Czech language studies abroad
02.08.2012 / 14:31
(This article expired 03.08.2013.)
Czech language education abroad takes place in a number of different forms. Teachers of Czech are being sent to compatriot communities abroad or partake in lectorates at foreign universities, and the “Czech School Without Borders” project runs worldwide.
1) Sending of Czech language teachers to Czech compatriot communities abroad
Every year, the Czech Republic sends a maximum of 15 teachers of Czech language and literature to compatriot communities abroad. In 2011/2012, seven teachers have worked in different compatriot communities around Europe, and five in South America. The Centre for International Services (Dům zahraničních služeb) provides more information on this.

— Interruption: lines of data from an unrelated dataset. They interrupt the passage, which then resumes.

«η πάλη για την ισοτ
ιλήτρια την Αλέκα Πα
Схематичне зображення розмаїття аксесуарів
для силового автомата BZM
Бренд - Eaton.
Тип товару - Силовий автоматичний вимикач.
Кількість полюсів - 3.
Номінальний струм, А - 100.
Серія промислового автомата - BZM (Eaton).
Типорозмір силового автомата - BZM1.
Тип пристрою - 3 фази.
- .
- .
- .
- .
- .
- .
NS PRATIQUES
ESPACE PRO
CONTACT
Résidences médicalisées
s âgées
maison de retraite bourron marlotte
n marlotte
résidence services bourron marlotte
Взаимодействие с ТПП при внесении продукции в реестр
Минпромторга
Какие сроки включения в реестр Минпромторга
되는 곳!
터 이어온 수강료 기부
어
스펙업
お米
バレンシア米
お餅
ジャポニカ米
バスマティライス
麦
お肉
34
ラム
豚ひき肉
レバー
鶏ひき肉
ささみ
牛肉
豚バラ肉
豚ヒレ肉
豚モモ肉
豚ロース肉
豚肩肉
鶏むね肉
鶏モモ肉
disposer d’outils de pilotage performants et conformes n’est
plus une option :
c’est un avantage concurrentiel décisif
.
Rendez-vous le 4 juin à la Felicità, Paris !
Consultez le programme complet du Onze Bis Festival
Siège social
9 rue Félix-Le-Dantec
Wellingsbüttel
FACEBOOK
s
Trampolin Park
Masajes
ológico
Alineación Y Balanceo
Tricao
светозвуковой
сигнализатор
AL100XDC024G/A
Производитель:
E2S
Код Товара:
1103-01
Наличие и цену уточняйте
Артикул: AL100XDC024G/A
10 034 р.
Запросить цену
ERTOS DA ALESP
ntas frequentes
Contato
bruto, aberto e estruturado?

2) Lectorates of Czech Language and Literature at foreign universities
Lectorates of Czech Language and Literature (hereafter referred to only as “lectorates”) serve as an important tool for strengthening the awareness of the Czech Republic’s cultural heritage among people around the world and are a significant source of information about our homeland and its linguistic and cultural wealth for university students abroad.
By upholding the teaching of Czech abroad, the lectorates fulfill two-side commitments in the field of educational cooperation between the Czech Republic and the partner country.

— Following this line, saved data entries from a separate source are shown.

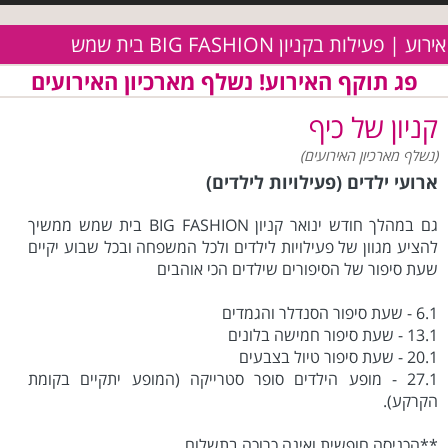
אירוע | פעילות בקניון BIG FASHION בית שמש
פג תוקף האירוע! נשלף מארכיון האירועים
קניון של כיף
(נשלף מארכיון האירועים)
ארועי ילדים (פעילויות לילדים)
גם במהלך חודש ינואר קניון BIG FASHION בית שמש ממשיך
להציע מגוון של פעילויות לילדים ולכל המשפחה ובכל שבוע יקיים
שעת סיפור של הסיפורים שילדים הכי אוהבים
6.1 - שעת סיפור הסנדלר והגמדים
13.1 - שעת סיפור חמישה בלונים
20.1 - שעת סיפור טיול בצבעים
27.1 - מופע הילדים סופר סטרייקה (המופע יתקיים בקומת
הקרקע).
**הכניסה חופשית ואינה כרוכה בתשלום.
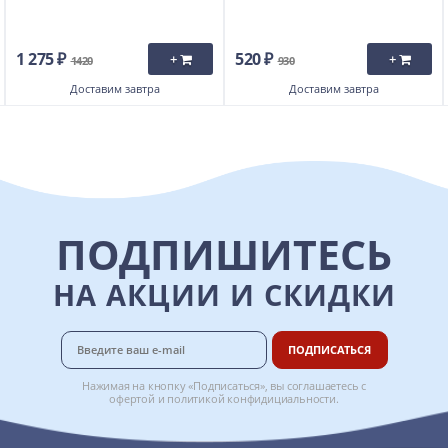
1 275 ₽
520 ₽
+
+
1420
930
Доставим
завтра
Доставим
завтра
ПОДПИШИТЕСЬ
НА АКЦИИ И СКИДКИ
ПОДПИСАТЬСЯ
Нажимая на кнопку «Подписаться», вы соглашаетесь с
офертой
и
политикой конфидициальности
.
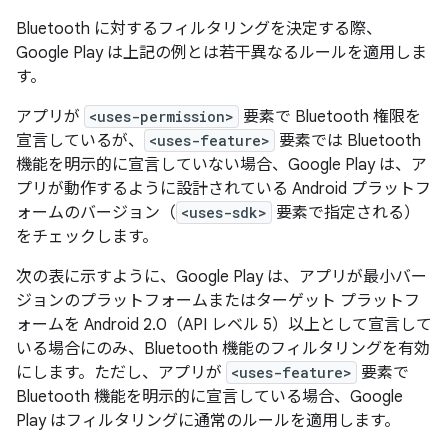
Bluetooth に対するフィルタリングを決定する際、
Google Play は上記の例とは若干異なるルールを適用しま
す。
アプリが
<uses-permission>
要素で Bluetooth 権限を
宣言しているが、
<uses-feature>
要素では Bluetooth
機能を明示的に宣言していない場合、Google Play は、ア
プリが動作するように設計されている Android プラットフ
ォームのバージョン（
<uses-sdk>
要素で指定される）
をチェックします。
次の表に示すように、Google Play は、アプリが最小バー
ジョンのプラットフォームまたはターゲット プラットフ
ォームを Android 2.0（API レベル 5）以上として宣言して
いる場合にのみ、Bluetooth 機能のフィルタリングを有効
にします。ただし、アプリが
<uses-feature>
要素で
Bluetooth 機能を明示的に宣言している場合、Google
Play はフィルタリングに通常のルールを適用します。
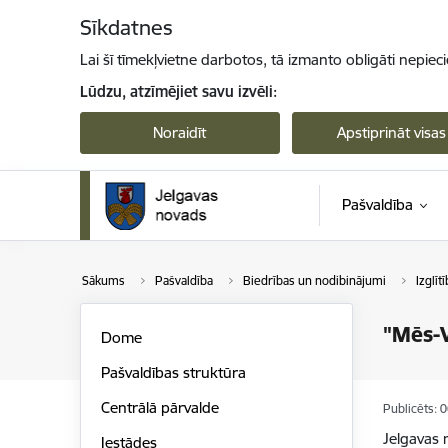
Pāriet uz lapas saturu
Sīkdatnes
Lai šī tīmekļvietne darbotos, tā izmanto obligāti nepiec
Lūdzu, atzīmējiet savu izvēli:
Noraidīt
Apstiprināt visas
Pašvaldība
Sākums
Pašvaldība
Biedrības un nodibinājumi
Izglīt
"Mēs-
Dome
Pašvaldības struktūra
Centrālā pārvalde
Publicēts: 
Jelgavas 
Iestādes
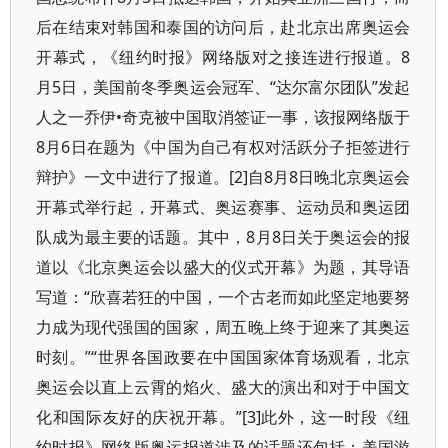
后在结束对韩国和泰国的访问后，赴北京出席奥运会
开幕式，《纽约时报》网络版对之接连进行报道。8
月5日，美国前冬季奥运会冠军、“达尔富尔团队”发起
人之一乔伊•奇克被中国取消签证一事，该报网络版于
8月6日在题为《中国为自己有权对活跃分子拒签进行
辩护》一文中进行了报道。[2]自8月8日晚北京奥运会
开幕式举行起，开幕式、奥运赛事、运动员和奥运团
队成为最主要的话题。其中，8月8日关于奥运会的报
道以《北京奥运会以盛大的仪式开幕》为题，其导语
写道：“欣喜若狂的中国，一个古老而如此坚定地要努
力成为现代强国的国家，周五晚上终于迎来了其奥运
时刻。”“世界各国政要在中国国家体育场观看，北京
奥运会以直上云霄的焰火、盛大的演出和对于中国文
化和国际友好的庆祝开幕。”[3]此外，这一时段《纽
约时报》网络版奥运报道涉及的话题还包括：美国游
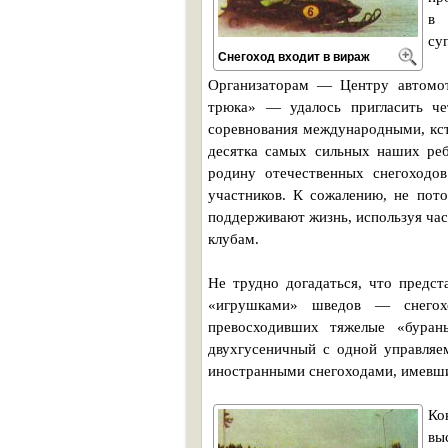
в 
су
Снегоход входит в вираж
Организаторам — Центру автомот
трюка» — удалось пригласить че
соревнования международными, кст
десятка самых сильных наших реб
родину отечественных снегоходо
участников. К сожалению, не пот
поддерживают жизнь, используя ча
клубам.
Не трудно догадаться, что предс
«игрушками» шведов — снегох
превосходивших тяжелые «бура
двухгусеничный с одной управляе
иностранными снегоходами, имевши
Ко
вы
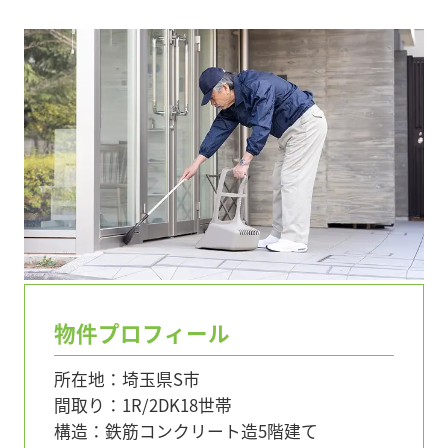
物件プロフィール
所在地：埼玉県S市
間取り：1R/2DK18世帯
構造：鉄筋コンクリート造5階建て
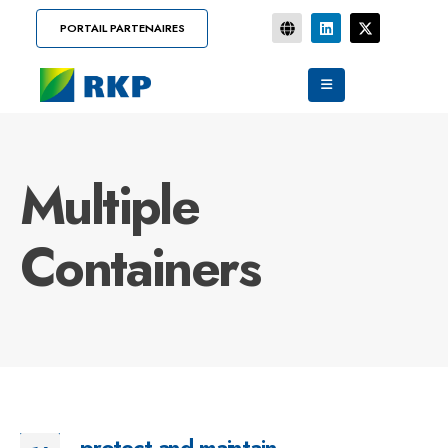
PORTAIL PARTENAIRES
Multiple
Containers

The lectorate commission of the Support of Czech Cultural Heritage Abroad Programme, consisting of representatives of the Ministry of Education, Youth and Sports, the Ministry of Foreign Affairs and the Centre for International Services, and of experts in the field of Bohemian studies, chooses new lecturers and decides about the extensions of the currently employed lecturers’ contracts in the following academic year. See the Centre for International Services website for more information.

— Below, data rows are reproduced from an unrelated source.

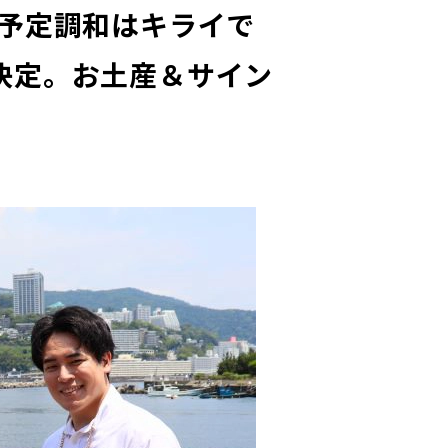
予定調和はキライで
送決定。お土産＆サイン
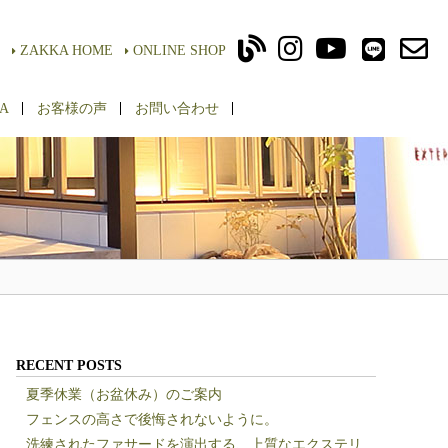
ZAKKA HOME
ONLINE SHOP
A
お客様の声
お問い合わせ
RECENT POSTS
夏季休業（お盆休み）のご案内
フェンスの高さで後悔されないように。
洗練されたファサードを演出する、上質なエクステリ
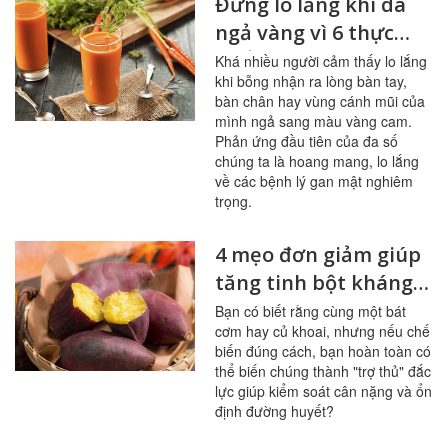
Đừng lo lắng khi da
ngả vàng vì 6 thực
phẩm này
Khá nhiều người cảm thấy lo lắng
khi bỗng nhận ra lòng bàn tay,
bàn chân hay vùng cánh mũi của
mình ngả sang màu vàng cam.
Phản ứng đầu tiên của đa số
chúng ta là hoang mang, lo lắng
về các bệnh lý gan mật nghiêm
trọng.
4 mẹo đơn giảm giúp
tăng tinh bột kháng
trong bữa ăn
Bạn có biết rằng cùng một bát
cơm hay củ khoai, nhưng nếu chế
biến đúng cách, bạn hoàn toàn có
thể biến chúng thành "trợ thủ" đắc
lực giúp kiểm soát cân nặng và ổn
định đường huyết?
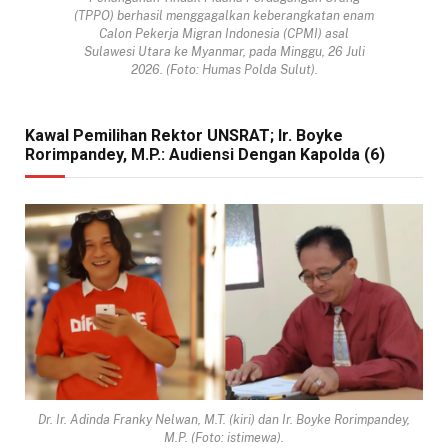
(TPPO) berhasil menggagalkan keberangkatan enam
Calon Pekerja Migran Indonesia (CPMI) asal
Sulawesi Utara ke Myanmar, pada Minggu, 26 Juli
2026. (Foto: Humas Polda Sulut).
Kawal Pemilihan Rektor UNSRAT; Ir. Boyke
Rorimpandey, M.P.: Audiensi Dengan Kapolda (6)
Dr. Ir. Adinda Franky Nelwan, M.T. (kiri) dan Ir. Boyke Rorimpandey,
M.P. (Foto: istimewa).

3) Czech School Without Borders
The Czech School Without Borders project uses the “total immersion” method, according to which the pupil is in an exclusively Czech-speaking environment during the whole conduct of educational activities. Since the children who attend the classes usually grow up in a bicultural environment, this is for them the most natural way to master the language. This approach, radically different from the traditional foreign language teaching methods, which primarily build on the translation of individual words, enables the child to broaden their vocabulary in real-life situations. This helps the child to grasp the structure of the language faster. The Czech School Without Borders website provides more information about the project and the places it operates in.